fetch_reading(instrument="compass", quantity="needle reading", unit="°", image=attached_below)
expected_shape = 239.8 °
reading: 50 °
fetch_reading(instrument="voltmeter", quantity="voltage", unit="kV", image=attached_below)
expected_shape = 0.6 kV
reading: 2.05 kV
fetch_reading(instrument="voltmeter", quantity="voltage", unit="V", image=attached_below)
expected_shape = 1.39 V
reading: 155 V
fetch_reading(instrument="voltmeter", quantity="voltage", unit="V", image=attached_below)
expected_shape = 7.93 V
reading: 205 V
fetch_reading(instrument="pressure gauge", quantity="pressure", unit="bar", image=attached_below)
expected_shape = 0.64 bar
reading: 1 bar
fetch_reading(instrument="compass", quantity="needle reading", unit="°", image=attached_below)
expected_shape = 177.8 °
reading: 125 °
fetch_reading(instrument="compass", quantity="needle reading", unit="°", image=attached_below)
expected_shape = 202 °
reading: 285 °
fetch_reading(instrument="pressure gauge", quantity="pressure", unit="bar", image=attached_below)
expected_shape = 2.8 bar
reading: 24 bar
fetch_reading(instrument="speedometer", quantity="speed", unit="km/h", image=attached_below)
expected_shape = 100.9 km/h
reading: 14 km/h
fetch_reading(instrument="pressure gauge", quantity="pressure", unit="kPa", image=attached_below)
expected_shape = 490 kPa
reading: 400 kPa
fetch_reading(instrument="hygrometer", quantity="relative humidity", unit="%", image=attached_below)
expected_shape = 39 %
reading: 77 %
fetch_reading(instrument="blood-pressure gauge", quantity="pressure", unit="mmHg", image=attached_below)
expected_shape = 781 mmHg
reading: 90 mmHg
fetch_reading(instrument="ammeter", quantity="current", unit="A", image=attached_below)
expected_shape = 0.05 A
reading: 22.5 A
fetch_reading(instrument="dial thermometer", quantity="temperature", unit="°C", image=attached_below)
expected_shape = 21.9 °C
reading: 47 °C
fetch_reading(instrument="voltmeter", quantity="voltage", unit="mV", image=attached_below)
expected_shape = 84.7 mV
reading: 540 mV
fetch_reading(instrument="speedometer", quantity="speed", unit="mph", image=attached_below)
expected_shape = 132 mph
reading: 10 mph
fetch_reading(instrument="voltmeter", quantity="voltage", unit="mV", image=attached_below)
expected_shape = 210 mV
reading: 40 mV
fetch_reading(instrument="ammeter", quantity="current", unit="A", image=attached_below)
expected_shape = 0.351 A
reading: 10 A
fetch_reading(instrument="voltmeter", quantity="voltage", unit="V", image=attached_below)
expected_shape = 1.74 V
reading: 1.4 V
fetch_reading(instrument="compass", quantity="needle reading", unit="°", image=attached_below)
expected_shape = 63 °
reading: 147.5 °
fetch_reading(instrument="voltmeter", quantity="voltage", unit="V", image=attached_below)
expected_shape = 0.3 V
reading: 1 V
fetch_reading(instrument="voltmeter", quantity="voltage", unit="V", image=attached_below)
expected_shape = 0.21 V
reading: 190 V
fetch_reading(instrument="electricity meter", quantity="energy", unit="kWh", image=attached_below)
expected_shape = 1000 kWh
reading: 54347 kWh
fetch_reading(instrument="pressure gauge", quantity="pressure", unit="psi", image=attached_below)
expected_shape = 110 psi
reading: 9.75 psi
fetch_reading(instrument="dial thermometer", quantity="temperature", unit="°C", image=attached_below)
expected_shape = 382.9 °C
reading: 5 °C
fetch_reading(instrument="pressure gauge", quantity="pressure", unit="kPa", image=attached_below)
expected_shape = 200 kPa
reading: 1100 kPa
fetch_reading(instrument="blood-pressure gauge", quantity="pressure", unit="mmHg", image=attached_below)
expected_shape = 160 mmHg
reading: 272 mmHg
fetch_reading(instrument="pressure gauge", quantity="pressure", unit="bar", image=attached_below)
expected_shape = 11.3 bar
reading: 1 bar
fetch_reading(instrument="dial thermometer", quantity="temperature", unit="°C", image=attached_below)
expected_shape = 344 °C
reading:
++++++
The task
Reproduce the items from the very start through the line containing "reading: 2.05 kV", with "voltmeter" changed to "multimeter" and nothing else altered.

Response for this exercise
fetch_reading(instrument="compass", quantity="needle reading", unit="°", image=attached_below)
expected_shape = 239.8 °
reading: 50 °
fetch_reading(instrument="multimeter", quantity="voltage", unit="kV", image=attached_below)
expected_shape = 0.6 kV
reading: 2.05 kV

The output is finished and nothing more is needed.